(TASK BRIEF) Determine how many lines of the records include "pixels", and answer with the number alone.

*** PROVIDED RECORDS ***

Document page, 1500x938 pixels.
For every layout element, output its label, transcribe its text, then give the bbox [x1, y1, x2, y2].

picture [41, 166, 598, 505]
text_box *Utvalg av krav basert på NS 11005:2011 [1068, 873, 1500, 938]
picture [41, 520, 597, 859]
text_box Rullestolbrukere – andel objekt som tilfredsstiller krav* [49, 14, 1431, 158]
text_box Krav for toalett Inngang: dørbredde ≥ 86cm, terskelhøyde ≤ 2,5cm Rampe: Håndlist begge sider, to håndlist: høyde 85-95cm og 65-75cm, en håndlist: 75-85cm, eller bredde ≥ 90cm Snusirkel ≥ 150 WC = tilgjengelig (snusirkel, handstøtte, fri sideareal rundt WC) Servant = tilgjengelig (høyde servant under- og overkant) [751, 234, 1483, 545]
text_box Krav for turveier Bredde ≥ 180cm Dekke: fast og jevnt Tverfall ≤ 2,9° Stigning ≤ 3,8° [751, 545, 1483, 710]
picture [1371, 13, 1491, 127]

*** End of PROVIDED RECORDS ***
*** PROVIDED RECORDS ***

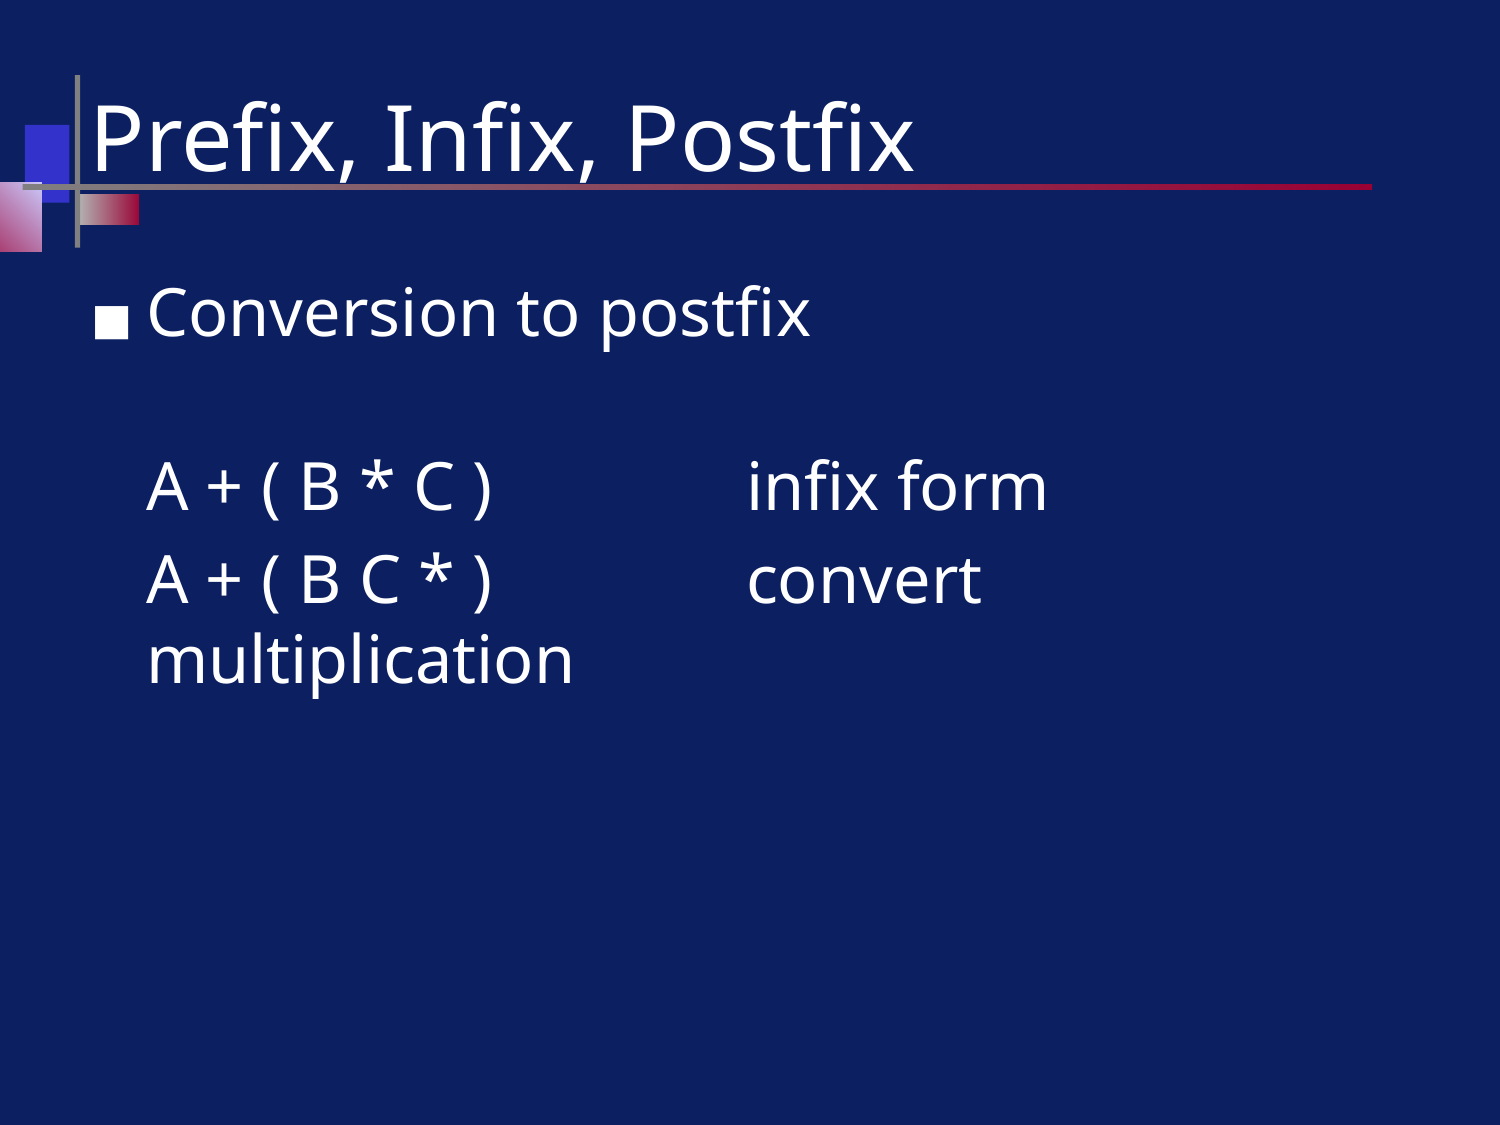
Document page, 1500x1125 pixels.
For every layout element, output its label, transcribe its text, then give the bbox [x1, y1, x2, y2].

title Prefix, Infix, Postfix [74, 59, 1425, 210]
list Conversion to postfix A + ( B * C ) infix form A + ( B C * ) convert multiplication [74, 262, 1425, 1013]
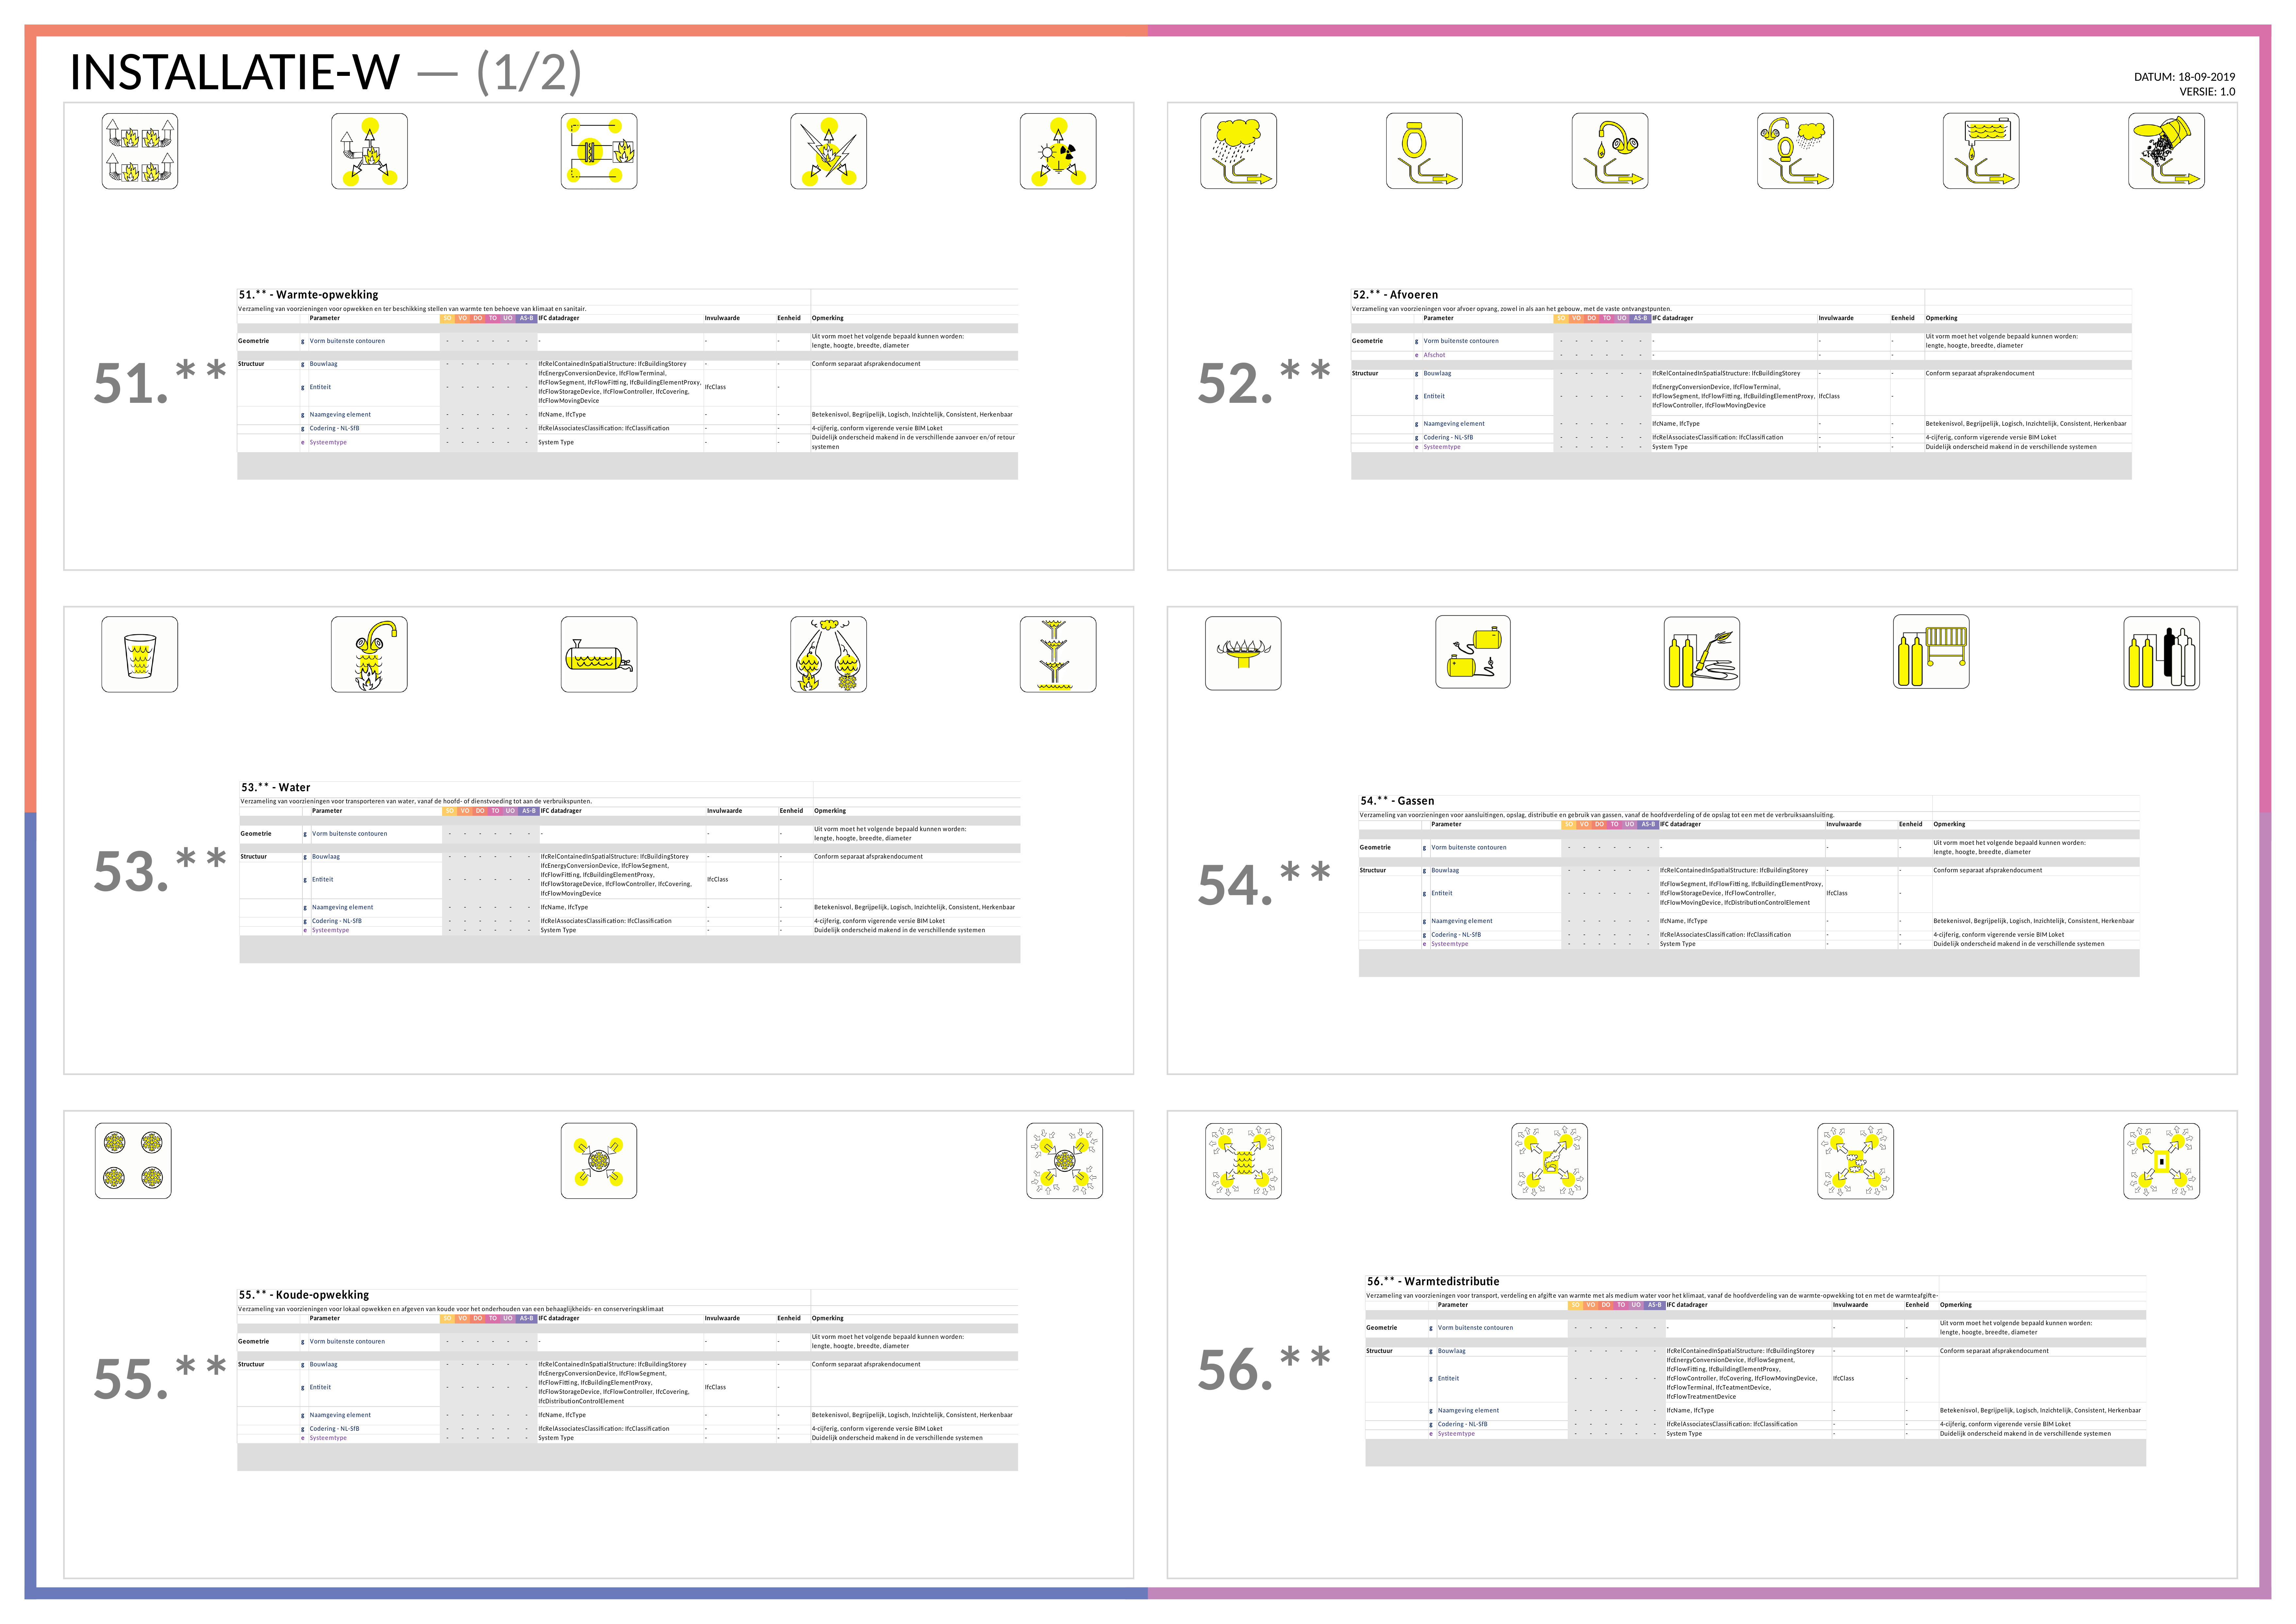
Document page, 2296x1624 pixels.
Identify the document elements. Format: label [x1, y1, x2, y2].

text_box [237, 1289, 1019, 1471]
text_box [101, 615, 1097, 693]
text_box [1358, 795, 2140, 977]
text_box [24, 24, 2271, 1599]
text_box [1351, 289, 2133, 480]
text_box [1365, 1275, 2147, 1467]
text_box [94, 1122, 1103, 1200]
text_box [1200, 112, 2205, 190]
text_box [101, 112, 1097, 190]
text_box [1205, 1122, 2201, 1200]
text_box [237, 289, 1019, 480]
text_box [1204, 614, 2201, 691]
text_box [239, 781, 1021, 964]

*** End of PROVIDED RECORDS ***
*** PROVIDED RECORDS ***

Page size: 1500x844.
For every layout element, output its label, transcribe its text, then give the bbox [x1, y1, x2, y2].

*** End of PROVIDED RECORDS ***

(EXERCISE OUTPUT) 3